WHAT YOU WILL DO
Answer these questions using the forum thread about finding tiny bowls:
1. Where did Olympia get her small white ceramic bowls?
2. Why did Jake see little bowls every day?
3. What does PennyPooper put in each of the two bowls kept in the cage?

# Where can i find the really tiny bowls?



## karennoel (Dec 20, 2010)

I've seen the really tiny bowls in peoples pictures on here and am wondering where you got them. I have been searching in stores and online and haven't had much luck. I've seen a lot of cute ones on here. Can anyone give me a website to find them? I have a bowl for Luna but it is too big, I need one of the small ones.


----------



## treehousepie (Oct 29, 2010)

I got mine at Petsmart! They are in the hamster area .


----------



## karennoel (Dec 20, 2010)

Hmm.. Maybe different locations carry different bowls. The one closest to me didn't have the really tiny ones.


----------



## Jake (Dec 26, 2010)

I've seen tiny bowls at Wal-Mart....I use to work in the pets dept. in one so I saw little bowls every day


----------



## Hedgieonboard (Nov 15, 2009)

I got mine at a small local pet store but I have seen them at Petsmart too in the small animal section


----------



## treehousepie (Oct 29, 2010)

I think I saw some at Target aswell .


----------



## Olympia (Aug 4, 2010)

Mine are small white ceramic bowls and I got them at the dollar store.


----------



## PJM (May 7, 2010)

I use creme brule bowls from pier 1. $1.50 each


----------



## PennyPooper (Sep 2, 2010)

I bought small 3oz glass condiment bowls in the housewares section of Target. Six pack for $10. I keep 2 bowls in her cage: 1 for kibble and the other for treats like soft cat food, baby food and other treats. It's much easier to switch them out and only have to wash every few days. She never tips them over and they're too small to climb in.

SOURCE DATA

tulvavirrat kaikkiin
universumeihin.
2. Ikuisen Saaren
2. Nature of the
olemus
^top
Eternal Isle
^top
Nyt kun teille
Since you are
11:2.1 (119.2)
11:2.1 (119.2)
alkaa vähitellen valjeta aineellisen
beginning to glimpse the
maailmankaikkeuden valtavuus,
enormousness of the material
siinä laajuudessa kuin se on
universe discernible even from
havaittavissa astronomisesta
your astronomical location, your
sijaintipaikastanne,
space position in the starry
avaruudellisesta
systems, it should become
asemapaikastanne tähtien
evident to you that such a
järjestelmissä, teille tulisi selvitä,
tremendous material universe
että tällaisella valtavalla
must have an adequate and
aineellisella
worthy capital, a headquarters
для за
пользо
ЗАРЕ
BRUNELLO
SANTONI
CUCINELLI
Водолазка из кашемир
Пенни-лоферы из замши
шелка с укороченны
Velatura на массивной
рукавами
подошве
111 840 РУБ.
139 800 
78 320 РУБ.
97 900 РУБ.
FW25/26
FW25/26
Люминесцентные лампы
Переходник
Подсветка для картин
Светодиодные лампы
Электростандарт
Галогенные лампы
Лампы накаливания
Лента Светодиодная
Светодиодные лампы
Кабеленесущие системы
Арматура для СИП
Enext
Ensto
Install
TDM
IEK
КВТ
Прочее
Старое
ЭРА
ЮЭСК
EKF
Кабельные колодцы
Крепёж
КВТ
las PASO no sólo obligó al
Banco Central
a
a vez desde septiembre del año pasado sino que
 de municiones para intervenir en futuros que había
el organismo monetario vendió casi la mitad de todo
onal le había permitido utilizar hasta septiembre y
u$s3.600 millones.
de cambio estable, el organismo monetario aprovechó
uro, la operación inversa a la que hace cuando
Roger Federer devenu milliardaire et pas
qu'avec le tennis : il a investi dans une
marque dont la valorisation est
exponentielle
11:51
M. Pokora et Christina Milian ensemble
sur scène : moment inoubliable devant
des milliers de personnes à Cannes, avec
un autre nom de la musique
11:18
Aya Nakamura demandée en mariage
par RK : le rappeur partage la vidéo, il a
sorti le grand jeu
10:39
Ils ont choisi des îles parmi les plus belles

ANSWER TO THE PROBLEM
1. At the dollar store.
2. He used to work in the pets department at a Wal-Mart.
3. One holds kibble, and the other holds treats such as soft cat food and baby food.